### TEXT EXTRACT

# Bowl cracks



## Sovereign (Jun 17, 2008)

I just noticed what looks like a crack in the bottom of the bowl of one of my pipes. It's pretty small, but you can sort of feel it with a poker or something. The pipe is fairly newish too. Should I worry?


----------



## cp478 (Oct 23, 2008)

can you get us some pics?


----------



## DSturg369 (Apr 6, 2008)

What brand of pipe is it? And yes, some detailed, close-up pics would help. It might just be cracking in the forming cake or it could be a major split forming or anywhere in between. :dunno:


----------



## Sovereign (Jun 17, 2008)

cp478 said:


> can you get us some pics?





DSturg369 said:


> What brand of pipe is it? And yes, some detailed, close-up pics would help. It might just be cracking in the forming cake or it could be a major split forming or anywhere in between. :dunno:


It's a Peterson that's only been smoked about a dozen times. There's almost no cake where it is at the bottom though, so I'm pretty sure it's in the wood. I'll get some pics tomorrow


----------



## sboyajian (Jun 27, 2008)

when I first saw this thread title I thought it said "Crack bowls"... 

that is all.. pardon the interuption.


----------



## jamesstew (Jul 26, 2009)

Methinks this could be a problem down the line if your cake expands too much. A pipe repair shop could evaluate it and probably pin it though. I had a new Nording a while back crack on the third bowl. I wasn't smoking hot but perhaps it wasn't fully cured. As it was on the top of the bowl I got it banded and it looks really nice.


----------



## Jack Straw (Nov 20, 2008)

### SUPPLIED RECORDS
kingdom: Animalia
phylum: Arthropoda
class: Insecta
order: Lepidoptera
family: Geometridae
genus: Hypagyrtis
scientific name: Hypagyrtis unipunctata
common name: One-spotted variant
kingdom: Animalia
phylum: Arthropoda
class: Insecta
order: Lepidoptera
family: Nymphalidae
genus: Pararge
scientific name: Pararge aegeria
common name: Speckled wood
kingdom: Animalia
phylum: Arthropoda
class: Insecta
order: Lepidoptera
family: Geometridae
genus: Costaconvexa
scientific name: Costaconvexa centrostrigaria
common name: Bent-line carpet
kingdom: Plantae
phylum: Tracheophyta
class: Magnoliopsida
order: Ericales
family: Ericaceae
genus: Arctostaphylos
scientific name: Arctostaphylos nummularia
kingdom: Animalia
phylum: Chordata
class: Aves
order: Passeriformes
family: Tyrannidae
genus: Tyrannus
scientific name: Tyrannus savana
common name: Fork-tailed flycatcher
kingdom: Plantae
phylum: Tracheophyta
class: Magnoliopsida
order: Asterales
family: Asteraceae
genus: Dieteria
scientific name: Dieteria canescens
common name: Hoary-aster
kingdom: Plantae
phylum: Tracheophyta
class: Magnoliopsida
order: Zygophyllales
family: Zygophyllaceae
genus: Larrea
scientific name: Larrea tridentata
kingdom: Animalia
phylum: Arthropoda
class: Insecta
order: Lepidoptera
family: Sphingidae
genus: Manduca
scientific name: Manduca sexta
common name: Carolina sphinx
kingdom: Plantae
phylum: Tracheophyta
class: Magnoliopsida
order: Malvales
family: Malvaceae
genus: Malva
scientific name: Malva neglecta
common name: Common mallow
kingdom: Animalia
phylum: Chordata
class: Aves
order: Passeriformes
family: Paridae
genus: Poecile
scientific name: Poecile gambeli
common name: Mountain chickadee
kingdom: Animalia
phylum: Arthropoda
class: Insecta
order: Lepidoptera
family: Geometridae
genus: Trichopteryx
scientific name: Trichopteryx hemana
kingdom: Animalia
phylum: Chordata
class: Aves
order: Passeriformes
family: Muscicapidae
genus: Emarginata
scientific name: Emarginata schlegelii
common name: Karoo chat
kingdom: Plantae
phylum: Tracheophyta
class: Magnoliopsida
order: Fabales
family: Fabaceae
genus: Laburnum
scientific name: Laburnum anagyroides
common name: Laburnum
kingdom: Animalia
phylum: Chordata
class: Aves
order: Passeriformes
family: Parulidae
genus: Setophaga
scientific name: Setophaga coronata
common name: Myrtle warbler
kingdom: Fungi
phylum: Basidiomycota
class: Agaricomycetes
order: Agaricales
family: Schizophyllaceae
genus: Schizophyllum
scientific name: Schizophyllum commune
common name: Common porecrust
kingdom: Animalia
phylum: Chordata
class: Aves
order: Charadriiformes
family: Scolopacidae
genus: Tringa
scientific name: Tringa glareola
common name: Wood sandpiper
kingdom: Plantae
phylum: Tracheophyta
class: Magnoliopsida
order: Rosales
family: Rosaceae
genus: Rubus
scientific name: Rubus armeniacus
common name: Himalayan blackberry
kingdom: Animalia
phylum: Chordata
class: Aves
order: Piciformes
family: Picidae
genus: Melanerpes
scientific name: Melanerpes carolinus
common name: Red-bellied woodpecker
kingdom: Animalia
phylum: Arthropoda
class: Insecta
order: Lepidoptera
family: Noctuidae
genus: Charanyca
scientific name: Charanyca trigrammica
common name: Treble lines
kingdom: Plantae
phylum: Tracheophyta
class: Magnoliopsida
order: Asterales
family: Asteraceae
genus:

### SHORT PROBLEM 1
Rewrite the stretch of the cracked-pipe-bowl thread from "that is all.." through "looks really nice.", swapping "Nording" for "Savinelli".
### SHORT PROBLEM 2
Pick up the forum thread on the cracked pipe bowl where it stops, and write the next part.

### WRITTEN RESPONSE 1
that is all.. pardon the interuption.


----------



## jamesstew (Jul 26, 2009)

Methinks this could be a problem down the line if your cake expands too much. A pipe repair shop could evaluate it and probably pin it though. I had a new Savinelli a while back crack on the third bowl. I wasn't smoking hot but perhaps it wasn't fully cured. As it was on the top of the bowl I got it banded and it looks really nice.

### WRITTEN RESPONSE 2
I know with cracks on other things (SAAB dashboards actually), it could help to take the smallest drill bit you can find and put tiny little holes on either end of the crack - this helps keep it from expanding further.


----------



## DSturg369 (Apr 6, 2008)

Pipe Mud might help as well, if indeed they are minute cracks in the briar.


----------



## SmokinJohnny (Jan 21, 2009)

Drilling holes on each end and plugging them with pipe mud is probably a good idea. I have two pipes with hairline cracks that just showed up. Probably from dropping them. They smoke fine however. Cake seems to seal them up. A good test is to cover the bowl with the palm of your hand, draw on the bit as hard as you can, and listen for air being sucked through the crack.


----------



## Sovereign (Jun 17, 2008)

What's pipe mud?


----------



## Mad Hatter (Apr 8, 2007)

If its a new pipe I'd suggest returning it rather than trying to fix it.


----------



## jamesstew (Jul 26, 2009)

this^^^^^^^


----------



## Sovereign (Jun 17, 2008)

Mad Hatter said:


> If its a new pipe I'd suggest returning it rather than trying to fix it.


I'm not sure if I can since I bought it used


----------



## Mr Mojo Risin (May 26, 2007)

Sovereign said:


> What's pipe mud?


Cigar ash and water mixed to a mud consistency


----------



## Sovereign (Jun 17, 2008)

I'm going to give the pipe mud thing a shot tonight


----------



## Sovereign (Jun 17, 2008)

Finally back for an update...

So I did the pipe mud trick and it seems to have worked great. Right where the crack was, there's a thin white line where it's filled in. So far I've smoked it twice using extreme caution, and it's looking good. It just needs to get covered up with cake then I can stop worrying.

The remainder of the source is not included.